### Zadanie do wykonania
Przepisz cały poniższy wykaz, zastępując „Productfamilie” przez „Produktfamilie” i nie zmieniając niczego innego. Obrazów nie umieszczaj w odpowiedzi.

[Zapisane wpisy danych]
──────

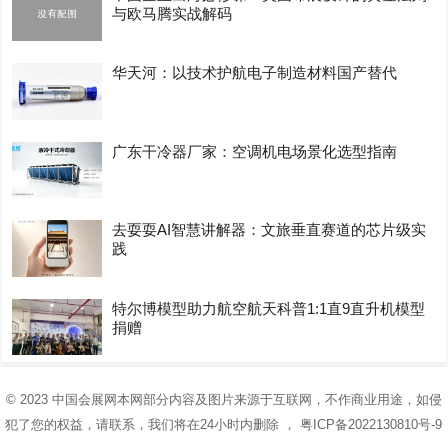
与欧马腾实战解码
华天河：以技术护航电子制造材料国产替代
广东干冷器厂家：空调机电场景化选型指南
去耍耍AI智慧讲解器：文旅垂直赛道的芯片级实
践
特尔博模型助力航空航天科普1:1直9直升机模型
捐赠
© 2023
中国会展网
本网部分内容及图片来源于互联网，不作商业用途，如侵
犯了您的权益，请联系，我们将在24小时内删除 ，
粤ICP备2022130810号-9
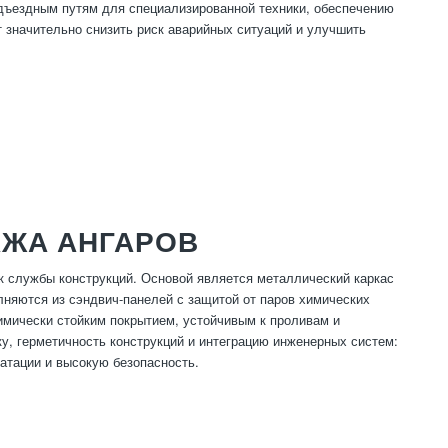
одъездным путям для специализированной техники, обеспечению
 значительно снизить риск аварийных ситуаций и улучшить
АЖА АНГАРОВ
к службы конструкций. Основой является металлический каркас
няются из сэндвич-панелей с защитой от паров химических
имически стойким покрытием, устойчивым к проливам и
у, герметичность конструкций и интеграцию инженерных систем:
атации и высокую безопасность.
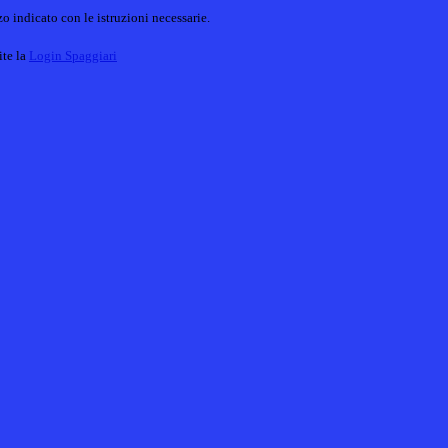
o indicato con le istruzioni necessarie.
ite la
Login Spaggiari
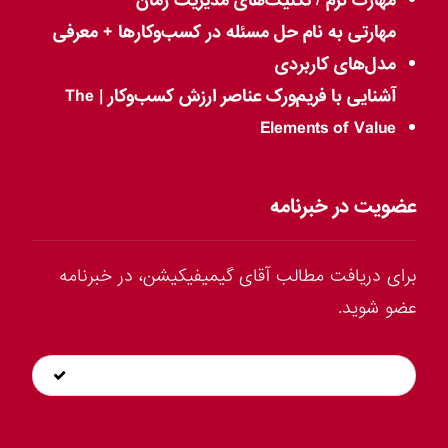
مهارت نرم / تکنیک‌های مدیریت زمان
مهارتی به نام حل مسئله در کسب‌وکارها + معرفی
مدل‌های کاربردی
آشنایی با فریم‌ورک عناصر ارزش کسب‌وکار | The
Elements of Value
عضویت در خبرنامه
برای دریافت مطالب آقای گیمیفیکیشن، در خبرنامه
عضو شوید.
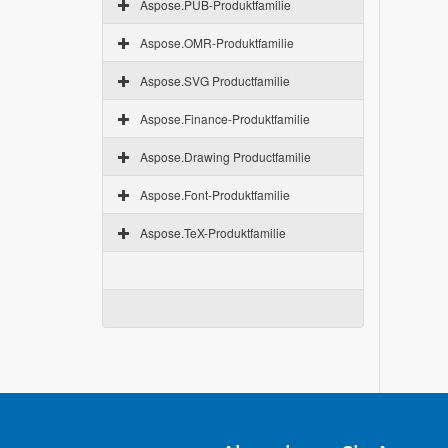
Aspose.PUB-Produktfamilie
Aspose.OMR-Produktfamilie
Aspose.SVG Productfamilie
Aspose.Finance-Produktfamilie
Aspose.Drawing Productfamilie
Aspose.Font-Produktfamilie
Aspose.TeX-Produktfamilie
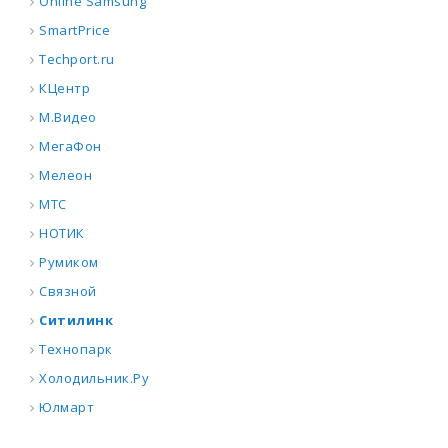
Online Samsung
SmartPrice
Techport.ru
КЦентр
М.Видео
МегаФон
Мелеон
МТС
НОТИК
Румиком
Связной
Ситилинк
Технопарк
Холодильник.Ру
Юлмарт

──────

### Wynik ćwiczenia
与欧马腾实战解码
华天河：以技术护航电子制造材料国产替代
广东干冷器厂家：空调机电场景化选型指南
去耍耍AI智慧讲解器：文旅垂直赛道的芯片级实
践
特尔博模型助力航空航天科普1:1直9直升机模型
捐赠
© 2023
中国会展网
本网部分内容及图片来源于互联网，不作商业用途，如侵
犯了您的权益，请联系，我们将在24小时内删除 ，
粤ICP备2022130810号-9
одъездным путям для специализированной техники, обеспечению
 значительно снизить риск аварийных ситуаций и улучшить
АЖА АНГАРОВ
к службы конструкций. Основой является металлический каркас
няются из сэндвич-панелей с защитой от паров химических
имически стойким покрытием, устойчивым к проливам и
у, герметичность конструкций и интеграцию инженерных систем:
атации и высокую безопасность.
o indicato con le istruzioni necessarie.
ite la
Login Spaggiari
مهارت نرم / تکنیک‌های مدیریت زمان
مهارتی به نام حل مسئله در کسب‌وکارها + معرفی
مدل‌های کاربردی
آشنایی با فریم‌ورک عناصر ارزش کسب‌وکار | The
Elements of Value
عضویت در خبرنامه
برای دریافت مطالب آقای گیمیفیکیشن، در خبرنامه
عضو شوید.
Aspose.PUB-Produktfamilie
Aspose.OMR-Produktfamilie
Aspose.SVG Produktfamilie
Aspose.Finance-Produktfamilie
Aspose.Drawing Produktfamilie
Aspose.Font-Produktfamilie
Aspose.TeX-Produktfamilie
Online Samsung
SmartPrice
Techport.ru
КЦентр
М.Видео
МегаФон
Мелеон
МТС
НОТИК
Румиком
Связной
Ситилинк
Технопарк
Холодильник.Ру
Юлмарт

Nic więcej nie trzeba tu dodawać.